State Farm Ins. Co. v German, 2009 NY Slip Op 50335(U)(App. Term, 2d, 2009)
We note that in view of our finding that defendant failed to establish a reasonable excuse for the default, it is unnecessary for us to address the issue of whether a meritorious defense was demonstrated.
Velen Med. Supply, Inc. v Country-Wide Ins. Co., 2009 NY Slip Op 50343(U)(App. Term, 2d, 2009)
On appeal, defendant argues that the affidavit by plaintiff’s billing manager, submitted in support of plaintiff’s motion for summary judgment, failed to lay a proper foundation for the admission of the documents annexed to plaintiff’s moving papers and that, as a result, plaintiff failed to establish a prima facie case. We agree. The affidavit submitted by plaintiff’s billing manager was insufficient to demonstrate that she possessed personal knowledge of plaintiff’s
[*2]practices and procedures so as to lay a foundation for the admission, as business records, of the documents annexed to plaintiff’s moving papers. Accordingly, plaintiff failed to make a prima facie showing of its entitlement to summary judgment (
see Art of Healing Medicine, P.C. v Travelers Home & Mar. Ins. Co., 15 Misc 3d 144[A], 2007 NY Slip Op 51161[U] [App Term, 2d & 11th Jud Dists 2007],
affd 55 AD3d 644 [2008];
Bath Med. Supply, Inc. v Deerbrook Ins. Co., 14 Misc 3d 135[A], 2007 NY Slip Op 50179[U] [App Term, 2d & 11th Jud Dists 2007];
Dan Med. P.C. v New York Cent. Mut. Fire Ins. Co., 14 Misc 3d 44 [App Term, 2d & 11th Jud Dists 2006]). Consequently, the judgment is reversed, so much of the order as granted plaintiff’s motion for summary judgment is vacated, and plaintiff’s motion for summary judgment is denied. We note that no issue is raised with respect to the denial of defendant’s cross motion for summary judgment.

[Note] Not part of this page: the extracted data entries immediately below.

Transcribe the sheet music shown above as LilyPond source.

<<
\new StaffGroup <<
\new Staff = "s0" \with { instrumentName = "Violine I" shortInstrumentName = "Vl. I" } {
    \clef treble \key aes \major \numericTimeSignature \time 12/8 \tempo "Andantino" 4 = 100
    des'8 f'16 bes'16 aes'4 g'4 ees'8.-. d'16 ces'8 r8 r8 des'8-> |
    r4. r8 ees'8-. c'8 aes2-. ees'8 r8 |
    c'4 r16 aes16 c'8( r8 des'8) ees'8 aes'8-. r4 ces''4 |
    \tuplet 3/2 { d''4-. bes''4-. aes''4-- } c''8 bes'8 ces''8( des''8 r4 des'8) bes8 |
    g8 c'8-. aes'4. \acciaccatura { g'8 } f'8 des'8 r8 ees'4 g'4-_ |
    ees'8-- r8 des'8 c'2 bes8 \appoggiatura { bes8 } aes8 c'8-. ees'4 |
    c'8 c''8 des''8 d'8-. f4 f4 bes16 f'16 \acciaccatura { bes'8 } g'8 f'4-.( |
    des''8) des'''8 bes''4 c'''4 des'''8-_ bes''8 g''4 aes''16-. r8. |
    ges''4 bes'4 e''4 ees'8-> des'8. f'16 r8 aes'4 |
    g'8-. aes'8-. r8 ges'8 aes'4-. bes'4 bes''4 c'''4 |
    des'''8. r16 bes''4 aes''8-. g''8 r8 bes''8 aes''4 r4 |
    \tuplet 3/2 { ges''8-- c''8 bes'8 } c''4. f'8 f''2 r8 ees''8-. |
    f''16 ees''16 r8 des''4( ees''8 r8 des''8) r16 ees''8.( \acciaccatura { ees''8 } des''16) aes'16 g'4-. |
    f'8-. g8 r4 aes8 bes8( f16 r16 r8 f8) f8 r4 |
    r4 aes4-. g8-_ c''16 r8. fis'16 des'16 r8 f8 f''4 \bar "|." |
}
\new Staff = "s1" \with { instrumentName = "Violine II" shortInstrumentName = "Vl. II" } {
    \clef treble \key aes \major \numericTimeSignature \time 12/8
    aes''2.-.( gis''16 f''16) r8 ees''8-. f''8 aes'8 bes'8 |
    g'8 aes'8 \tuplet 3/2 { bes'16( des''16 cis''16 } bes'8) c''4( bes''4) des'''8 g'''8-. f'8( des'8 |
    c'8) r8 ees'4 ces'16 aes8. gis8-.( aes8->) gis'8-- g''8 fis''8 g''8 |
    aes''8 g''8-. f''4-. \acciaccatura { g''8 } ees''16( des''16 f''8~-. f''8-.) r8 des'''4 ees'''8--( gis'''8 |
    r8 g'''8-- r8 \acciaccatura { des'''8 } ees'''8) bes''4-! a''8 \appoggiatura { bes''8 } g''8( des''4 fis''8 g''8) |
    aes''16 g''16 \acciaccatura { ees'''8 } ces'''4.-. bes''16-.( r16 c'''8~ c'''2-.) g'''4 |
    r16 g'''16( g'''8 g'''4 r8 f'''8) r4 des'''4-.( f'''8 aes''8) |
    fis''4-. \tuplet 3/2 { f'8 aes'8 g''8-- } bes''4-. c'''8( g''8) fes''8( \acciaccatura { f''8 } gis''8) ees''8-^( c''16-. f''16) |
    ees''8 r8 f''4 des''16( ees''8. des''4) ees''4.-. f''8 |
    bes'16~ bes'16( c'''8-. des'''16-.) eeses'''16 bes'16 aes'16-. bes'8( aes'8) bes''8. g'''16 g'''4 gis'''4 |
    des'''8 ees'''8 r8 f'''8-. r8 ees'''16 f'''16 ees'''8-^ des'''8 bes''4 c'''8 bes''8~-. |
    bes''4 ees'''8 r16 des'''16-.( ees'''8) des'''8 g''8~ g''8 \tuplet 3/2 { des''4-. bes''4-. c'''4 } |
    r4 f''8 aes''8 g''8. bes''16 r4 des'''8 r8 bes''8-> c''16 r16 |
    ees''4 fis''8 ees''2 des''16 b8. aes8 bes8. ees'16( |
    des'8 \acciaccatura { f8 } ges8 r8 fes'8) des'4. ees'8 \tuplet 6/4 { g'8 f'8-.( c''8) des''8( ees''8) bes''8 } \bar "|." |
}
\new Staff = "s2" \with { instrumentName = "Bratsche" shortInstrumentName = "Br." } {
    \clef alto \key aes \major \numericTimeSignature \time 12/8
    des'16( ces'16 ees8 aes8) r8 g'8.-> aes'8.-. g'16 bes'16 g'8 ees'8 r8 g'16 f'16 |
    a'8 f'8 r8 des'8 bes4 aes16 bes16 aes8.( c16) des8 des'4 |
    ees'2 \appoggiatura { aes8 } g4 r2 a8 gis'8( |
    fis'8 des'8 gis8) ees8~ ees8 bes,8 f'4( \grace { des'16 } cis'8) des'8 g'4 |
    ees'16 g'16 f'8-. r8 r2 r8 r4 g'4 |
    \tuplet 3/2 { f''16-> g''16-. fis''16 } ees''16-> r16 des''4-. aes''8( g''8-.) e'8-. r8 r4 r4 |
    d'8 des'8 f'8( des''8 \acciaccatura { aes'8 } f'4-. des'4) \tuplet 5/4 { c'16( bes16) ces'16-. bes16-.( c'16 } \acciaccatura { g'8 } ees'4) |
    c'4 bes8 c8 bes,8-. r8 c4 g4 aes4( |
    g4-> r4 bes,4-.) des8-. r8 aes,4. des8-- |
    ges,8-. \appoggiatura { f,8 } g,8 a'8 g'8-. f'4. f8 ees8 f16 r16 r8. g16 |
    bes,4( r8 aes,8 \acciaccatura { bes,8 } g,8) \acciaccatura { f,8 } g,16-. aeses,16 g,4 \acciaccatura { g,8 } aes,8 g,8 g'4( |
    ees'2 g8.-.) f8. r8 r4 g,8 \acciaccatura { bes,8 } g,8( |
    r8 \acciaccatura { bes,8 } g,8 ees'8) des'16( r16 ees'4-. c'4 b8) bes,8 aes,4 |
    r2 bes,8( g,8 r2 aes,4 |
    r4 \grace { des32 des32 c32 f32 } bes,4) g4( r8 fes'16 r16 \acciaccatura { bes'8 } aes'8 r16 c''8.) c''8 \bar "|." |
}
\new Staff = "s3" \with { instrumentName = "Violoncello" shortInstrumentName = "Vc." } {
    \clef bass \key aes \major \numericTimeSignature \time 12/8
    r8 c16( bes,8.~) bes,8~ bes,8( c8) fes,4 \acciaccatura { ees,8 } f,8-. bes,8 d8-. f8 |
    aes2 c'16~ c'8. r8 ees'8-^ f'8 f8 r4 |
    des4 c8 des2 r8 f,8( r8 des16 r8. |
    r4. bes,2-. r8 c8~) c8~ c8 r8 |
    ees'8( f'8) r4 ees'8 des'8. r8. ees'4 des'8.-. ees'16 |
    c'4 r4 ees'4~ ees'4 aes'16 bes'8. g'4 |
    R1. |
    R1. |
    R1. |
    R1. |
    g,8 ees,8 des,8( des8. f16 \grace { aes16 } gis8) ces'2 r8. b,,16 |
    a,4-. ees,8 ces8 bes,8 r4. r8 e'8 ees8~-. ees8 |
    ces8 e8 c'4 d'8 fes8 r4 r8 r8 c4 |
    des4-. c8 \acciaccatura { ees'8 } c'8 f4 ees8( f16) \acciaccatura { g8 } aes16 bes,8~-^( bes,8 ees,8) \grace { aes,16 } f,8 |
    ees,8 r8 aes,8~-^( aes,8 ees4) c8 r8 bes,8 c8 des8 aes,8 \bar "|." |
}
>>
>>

Friendly Physician, P.C. v Country-Wide Ins. Co., 2009 NY Slip Op 50348(U)(App. Term, 2d, 2009)
The appeal from the order is dismissed because the right of direct appeal therefrom terminated with the entry of a judgment in the action (see Matter of Aho, 39 NY2d 241, 248 [1976]). The issues raised on the appeal from the order are brought up for review and have been considered on the appeal from the judgment (see CPLR 5501 [a] [1]).